# WORK INSTRUCTIONS:
The following data needs to be repeated exactly, with all images excluded.

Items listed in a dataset
——

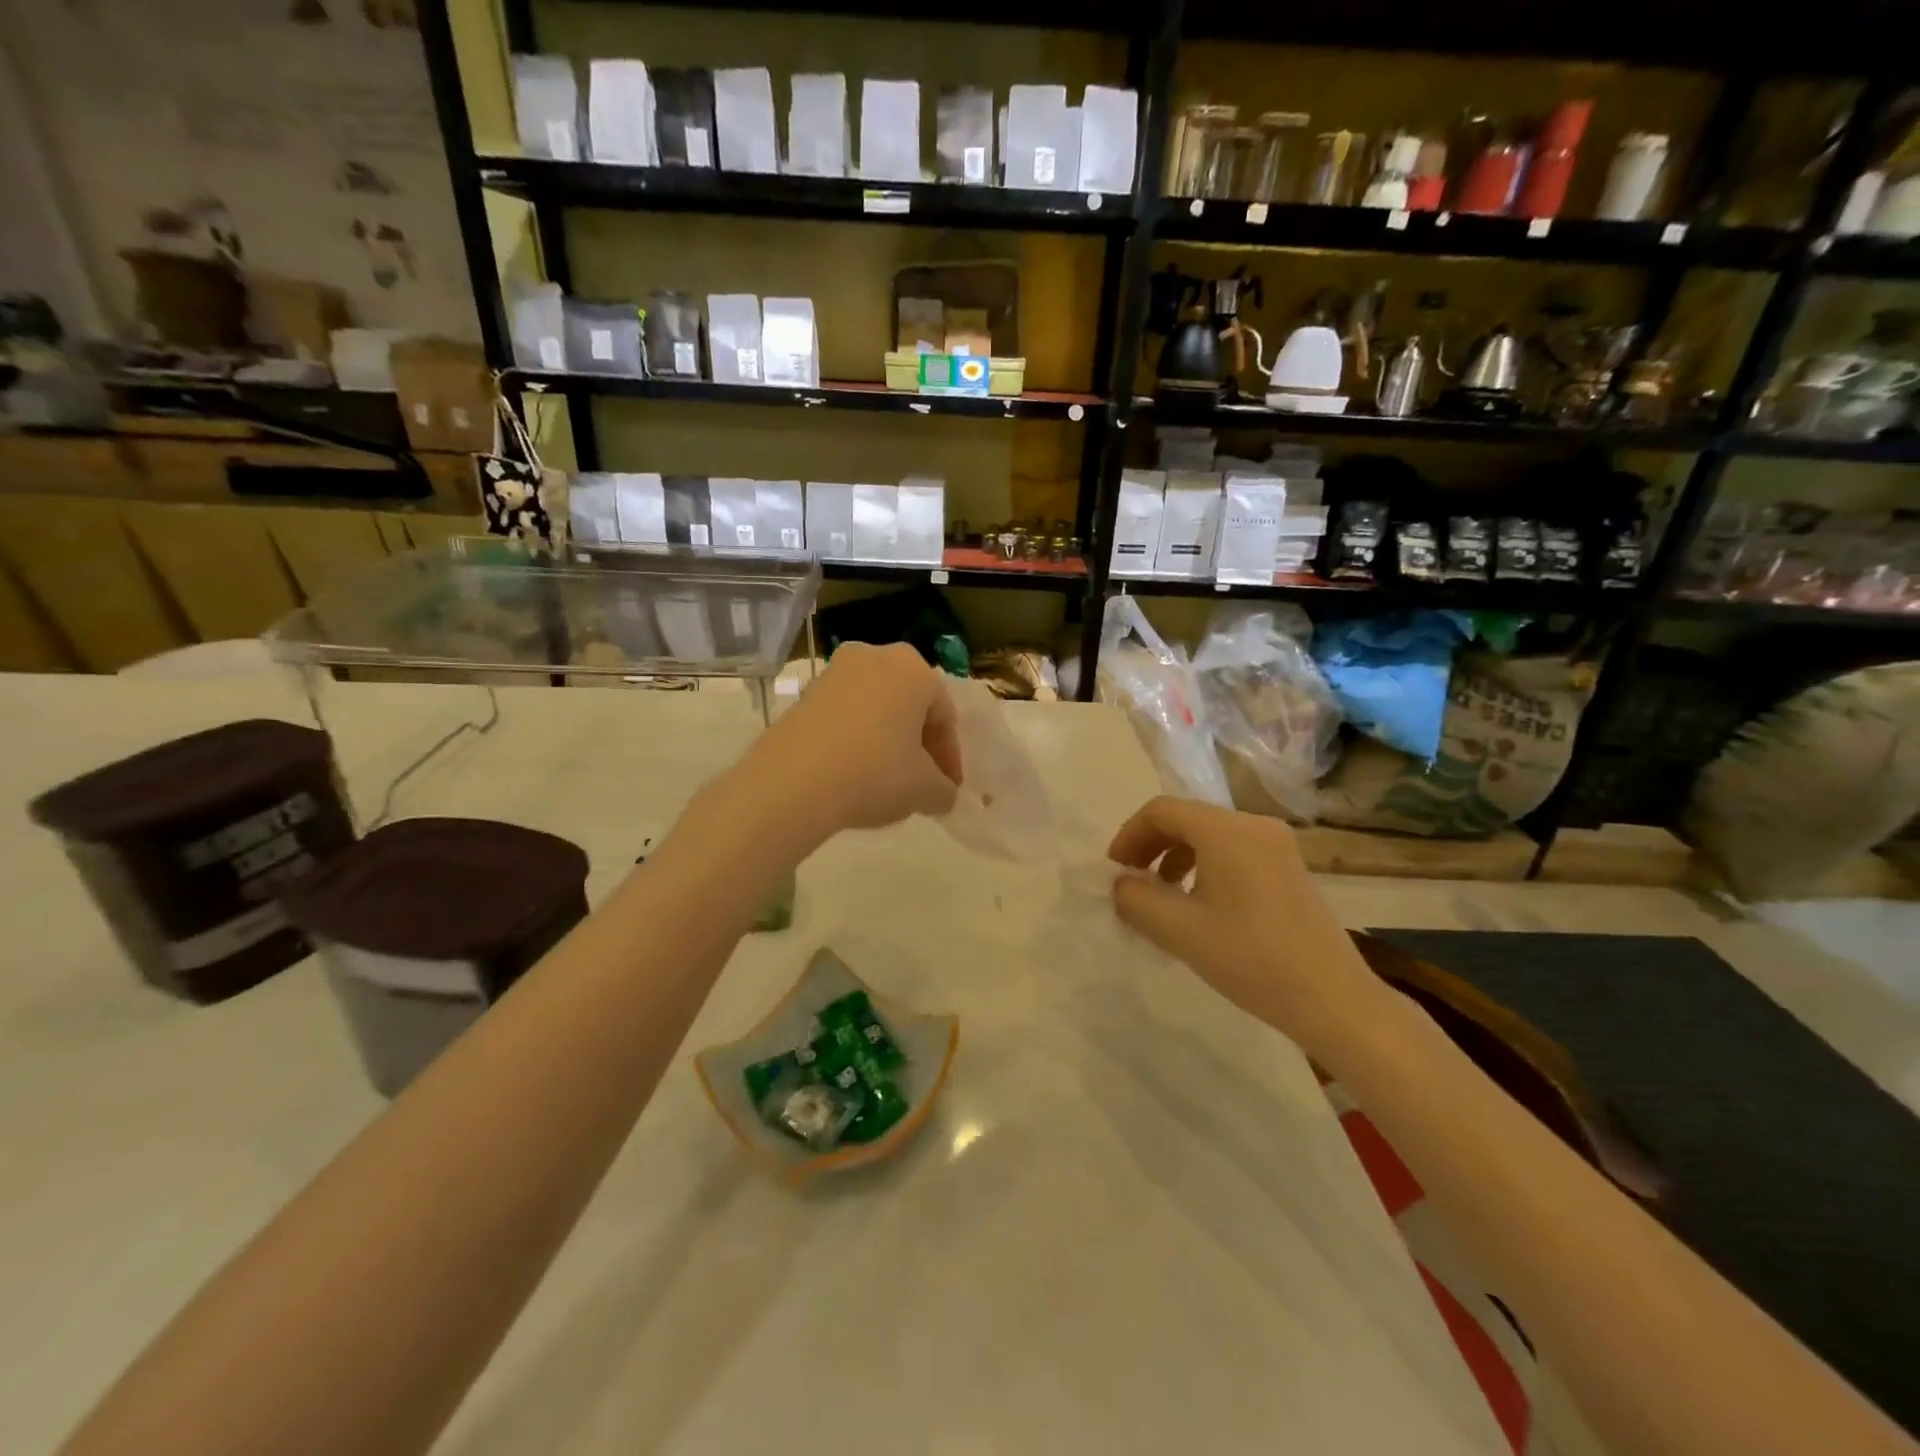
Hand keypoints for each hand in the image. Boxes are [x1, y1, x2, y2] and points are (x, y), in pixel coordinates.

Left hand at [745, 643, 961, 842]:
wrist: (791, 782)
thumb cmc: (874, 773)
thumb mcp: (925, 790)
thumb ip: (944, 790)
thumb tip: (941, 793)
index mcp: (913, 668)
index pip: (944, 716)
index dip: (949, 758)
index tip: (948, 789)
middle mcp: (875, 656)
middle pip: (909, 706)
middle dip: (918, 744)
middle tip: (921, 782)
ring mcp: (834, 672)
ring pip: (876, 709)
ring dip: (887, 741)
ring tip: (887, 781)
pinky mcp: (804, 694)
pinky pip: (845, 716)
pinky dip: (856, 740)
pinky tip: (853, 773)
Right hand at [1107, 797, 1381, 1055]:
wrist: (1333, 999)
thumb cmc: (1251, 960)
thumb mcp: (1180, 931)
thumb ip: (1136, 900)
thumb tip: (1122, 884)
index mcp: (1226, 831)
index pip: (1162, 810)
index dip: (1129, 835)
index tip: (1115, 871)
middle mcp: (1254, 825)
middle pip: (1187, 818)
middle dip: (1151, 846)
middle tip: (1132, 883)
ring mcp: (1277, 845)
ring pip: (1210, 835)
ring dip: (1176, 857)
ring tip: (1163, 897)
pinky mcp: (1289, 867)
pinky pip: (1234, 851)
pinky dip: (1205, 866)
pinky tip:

——

# SOLUTION TO THIS EXERCISE:
Hand keypoints for each hand in the image. Boxes are [x1, y1, x2, y2] and points are (x, y), in pixel coordinates.

Left hand at [745, 643, 961, 842]:
wrist: (791, 782)
thumb cmc: (874, 773)
thumb mcp: (925, 790)
thumb ip: (944, 790)
thumb tip: (941, 793)
index mcp: (913, 668)
index pip: (944, 716)
index dip: (949, 758)
index tip: (948, 789)
middle mcp: (875, 656)
middle pip: (909, 706)
middle dip: (918, 744)
middle tip: (921, 782)
ring mcp: (834, 672)
ring pip: (876, 709)
ring dip: (887, 741)
ring tip: (887, 781)
pinky mcp: (804, 694)
pinky pip: (845, 716)
pinky dip: (856, 740)
pinky tip: (853, 773)
Right hand at [1107, 797, 1381, 1055]:
wrist: (1333, 999)
thumb cmc: (1251, 960)
thumb mcp: (1180, 931)
thumb ip: (1136, 900)
thumb tip: (1122, 884)
index mcp: (1226, 831)
index pip: (1162, 810)
index dip: (1129, 835)
index tip: (1115, 871)
middle mcp: (1254, 825)
middle pip: (1187, 818)
middle dip: (1151, 846)
middle tip: (1132, 883)
ring mcp: (1277, 845)
ring pip: (1210, 835)
ring dip: (1176, 857)
ring tip: (1163, 897)
pinky mcp: (1289, 867)
pinky pip: (1234, 851)
pinky dip: (1205, 866)
pinky tip:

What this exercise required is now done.